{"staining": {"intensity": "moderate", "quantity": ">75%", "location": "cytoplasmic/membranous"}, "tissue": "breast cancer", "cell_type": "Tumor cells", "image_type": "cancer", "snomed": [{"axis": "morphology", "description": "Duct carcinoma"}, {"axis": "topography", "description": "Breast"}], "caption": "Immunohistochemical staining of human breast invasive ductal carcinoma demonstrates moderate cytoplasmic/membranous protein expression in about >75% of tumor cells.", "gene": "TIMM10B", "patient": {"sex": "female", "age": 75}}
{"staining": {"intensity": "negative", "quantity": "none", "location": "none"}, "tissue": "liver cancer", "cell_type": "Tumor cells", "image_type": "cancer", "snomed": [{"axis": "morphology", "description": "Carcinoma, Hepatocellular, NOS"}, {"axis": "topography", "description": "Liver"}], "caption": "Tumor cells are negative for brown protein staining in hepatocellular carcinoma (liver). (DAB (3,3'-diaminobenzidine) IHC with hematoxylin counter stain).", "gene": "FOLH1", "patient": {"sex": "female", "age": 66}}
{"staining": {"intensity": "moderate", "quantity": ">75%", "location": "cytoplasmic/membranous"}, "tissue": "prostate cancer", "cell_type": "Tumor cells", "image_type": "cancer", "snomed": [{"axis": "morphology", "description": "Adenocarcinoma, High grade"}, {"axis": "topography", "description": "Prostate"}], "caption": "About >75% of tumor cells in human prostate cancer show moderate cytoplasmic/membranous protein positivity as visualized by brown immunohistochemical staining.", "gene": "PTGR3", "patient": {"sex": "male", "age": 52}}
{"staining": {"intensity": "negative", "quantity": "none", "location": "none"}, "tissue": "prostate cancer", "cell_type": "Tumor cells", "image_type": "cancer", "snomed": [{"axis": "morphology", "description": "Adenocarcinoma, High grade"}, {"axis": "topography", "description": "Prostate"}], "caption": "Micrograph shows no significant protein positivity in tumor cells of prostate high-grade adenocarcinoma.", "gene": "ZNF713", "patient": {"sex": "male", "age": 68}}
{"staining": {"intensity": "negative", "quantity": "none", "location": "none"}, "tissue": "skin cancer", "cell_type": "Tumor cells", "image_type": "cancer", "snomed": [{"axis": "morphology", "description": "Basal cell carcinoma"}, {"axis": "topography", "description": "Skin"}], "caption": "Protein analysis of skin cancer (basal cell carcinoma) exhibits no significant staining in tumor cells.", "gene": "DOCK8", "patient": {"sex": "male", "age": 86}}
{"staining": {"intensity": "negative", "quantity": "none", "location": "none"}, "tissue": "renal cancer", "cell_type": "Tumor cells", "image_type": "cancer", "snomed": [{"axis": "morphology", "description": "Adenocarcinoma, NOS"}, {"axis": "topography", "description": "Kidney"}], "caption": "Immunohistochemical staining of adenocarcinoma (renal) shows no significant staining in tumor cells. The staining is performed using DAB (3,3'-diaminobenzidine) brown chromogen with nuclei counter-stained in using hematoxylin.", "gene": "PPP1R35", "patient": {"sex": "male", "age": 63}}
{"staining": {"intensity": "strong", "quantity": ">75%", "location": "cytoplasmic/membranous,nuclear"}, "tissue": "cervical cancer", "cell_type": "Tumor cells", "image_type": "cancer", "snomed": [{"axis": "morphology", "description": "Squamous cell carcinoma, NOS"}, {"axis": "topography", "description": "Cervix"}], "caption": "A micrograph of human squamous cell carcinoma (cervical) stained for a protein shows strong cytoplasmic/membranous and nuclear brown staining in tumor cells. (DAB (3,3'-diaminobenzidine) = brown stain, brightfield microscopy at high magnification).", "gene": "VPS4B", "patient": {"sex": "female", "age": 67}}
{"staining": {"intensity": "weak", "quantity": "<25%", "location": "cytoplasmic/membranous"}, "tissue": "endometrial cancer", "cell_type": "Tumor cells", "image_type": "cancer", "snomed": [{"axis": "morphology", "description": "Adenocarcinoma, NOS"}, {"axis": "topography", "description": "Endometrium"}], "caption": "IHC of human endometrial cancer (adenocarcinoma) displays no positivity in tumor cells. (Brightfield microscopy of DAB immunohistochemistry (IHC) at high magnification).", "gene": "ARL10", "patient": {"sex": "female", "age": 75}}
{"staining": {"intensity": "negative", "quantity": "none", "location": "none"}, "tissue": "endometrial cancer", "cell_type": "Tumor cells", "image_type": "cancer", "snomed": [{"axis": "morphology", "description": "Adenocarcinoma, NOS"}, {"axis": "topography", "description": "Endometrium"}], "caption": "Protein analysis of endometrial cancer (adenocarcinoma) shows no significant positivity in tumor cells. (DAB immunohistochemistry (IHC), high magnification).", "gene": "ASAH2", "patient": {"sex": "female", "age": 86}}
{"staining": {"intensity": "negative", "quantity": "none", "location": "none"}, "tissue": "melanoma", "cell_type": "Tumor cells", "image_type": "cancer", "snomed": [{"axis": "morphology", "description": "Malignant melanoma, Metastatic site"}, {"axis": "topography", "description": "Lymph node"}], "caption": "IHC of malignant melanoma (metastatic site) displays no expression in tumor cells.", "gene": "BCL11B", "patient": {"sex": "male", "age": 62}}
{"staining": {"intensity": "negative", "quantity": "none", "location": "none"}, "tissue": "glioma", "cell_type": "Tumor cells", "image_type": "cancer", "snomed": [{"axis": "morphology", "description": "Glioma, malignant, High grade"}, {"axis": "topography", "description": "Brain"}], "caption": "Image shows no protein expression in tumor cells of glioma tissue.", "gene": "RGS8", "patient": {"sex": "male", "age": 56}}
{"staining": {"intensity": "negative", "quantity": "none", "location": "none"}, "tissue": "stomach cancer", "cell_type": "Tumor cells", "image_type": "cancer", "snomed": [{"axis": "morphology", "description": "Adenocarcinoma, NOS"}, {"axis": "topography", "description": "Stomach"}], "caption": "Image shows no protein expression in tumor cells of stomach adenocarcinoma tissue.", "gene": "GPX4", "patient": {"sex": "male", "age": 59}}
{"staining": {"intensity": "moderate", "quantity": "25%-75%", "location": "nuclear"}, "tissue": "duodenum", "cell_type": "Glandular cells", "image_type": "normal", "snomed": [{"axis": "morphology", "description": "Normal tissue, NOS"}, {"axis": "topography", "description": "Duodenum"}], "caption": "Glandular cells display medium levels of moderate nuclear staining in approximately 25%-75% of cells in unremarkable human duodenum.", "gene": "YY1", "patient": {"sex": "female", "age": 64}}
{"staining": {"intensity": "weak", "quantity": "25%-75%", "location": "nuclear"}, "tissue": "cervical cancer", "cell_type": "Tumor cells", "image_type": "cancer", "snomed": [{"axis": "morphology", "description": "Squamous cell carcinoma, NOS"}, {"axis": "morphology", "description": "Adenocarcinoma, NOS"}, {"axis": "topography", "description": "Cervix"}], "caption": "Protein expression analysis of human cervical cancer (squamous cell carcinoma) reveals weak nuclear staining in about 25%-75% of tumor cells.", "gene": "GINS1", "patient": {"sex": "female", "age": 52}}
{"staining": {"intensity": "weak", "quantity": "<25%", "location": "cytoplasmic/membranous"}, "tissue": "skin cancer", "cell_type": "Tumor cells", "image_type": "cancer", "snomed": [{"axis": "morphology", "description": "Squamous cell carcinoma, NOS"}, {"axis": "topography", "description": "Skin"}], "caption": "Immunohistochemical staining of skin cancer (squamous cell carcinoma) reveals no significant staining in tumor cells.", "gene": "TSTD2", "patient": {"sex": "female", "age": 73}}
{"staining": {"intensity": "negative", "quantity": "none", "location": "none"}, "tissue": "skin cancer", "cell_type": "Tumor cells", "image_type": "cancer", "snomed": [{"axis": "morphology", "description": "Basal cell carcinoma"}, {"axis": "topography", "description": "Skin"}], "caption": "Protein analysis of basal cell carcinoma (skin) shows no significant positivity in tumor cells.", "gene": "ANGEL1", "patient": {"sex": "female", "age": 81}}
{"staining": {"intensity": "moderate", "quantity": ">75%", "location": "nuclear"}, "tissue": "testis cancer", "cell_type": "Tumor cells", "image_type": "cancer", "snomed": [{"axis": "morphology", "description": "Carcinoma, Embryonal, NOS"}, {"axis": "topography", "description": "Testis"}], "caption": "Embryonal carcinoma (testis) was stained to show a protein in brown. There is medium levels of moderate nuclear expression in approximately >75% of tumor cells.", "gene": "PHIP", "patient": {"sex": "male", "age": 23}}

ASSIGNMENT: Copy out only the lines of the records above from the one with "staining of skin" through the one with "analysis of basal", exactly as they stand, both included.

FINAL ANSWER:
{"staining": {"intensity": "weak", "quantity": "<25%", "location": "cytoplasmic/membranous"}, "tissue": "skin cancer", "cell_type": "Tumor cells", "image_type": "cancer", "snomed": [{"axis": "morphology", "description": "Squamous cell carcinoma, NOS"}, {"axis": "topography", "description": "Skin"}], "caption": "Immunohistochemical staining of skin cancer (squamous cell carcinoma) reveals no significant staining in tumor cells.", "gene": "TSTD2", "patient": {"sex": "female", "age": 73}}
{"staining": {"intensity": "negative", "quantity": "none", "location": "none"}, "tissue": "skin cancer", "cell_type": "Tumor cells", "image_type": "cancer", "snomed": [{"axis": "morphology", "description": "Basal cell carcinoma"}, {"axis": "topography", "description": "Skin"}], "caption": "Protein analysis of basal cell carcinoma (skin) shows no significant positivity in tumor cells.", "gene": "ANGEL1", "patient": {"sex": "female", "age": 81}}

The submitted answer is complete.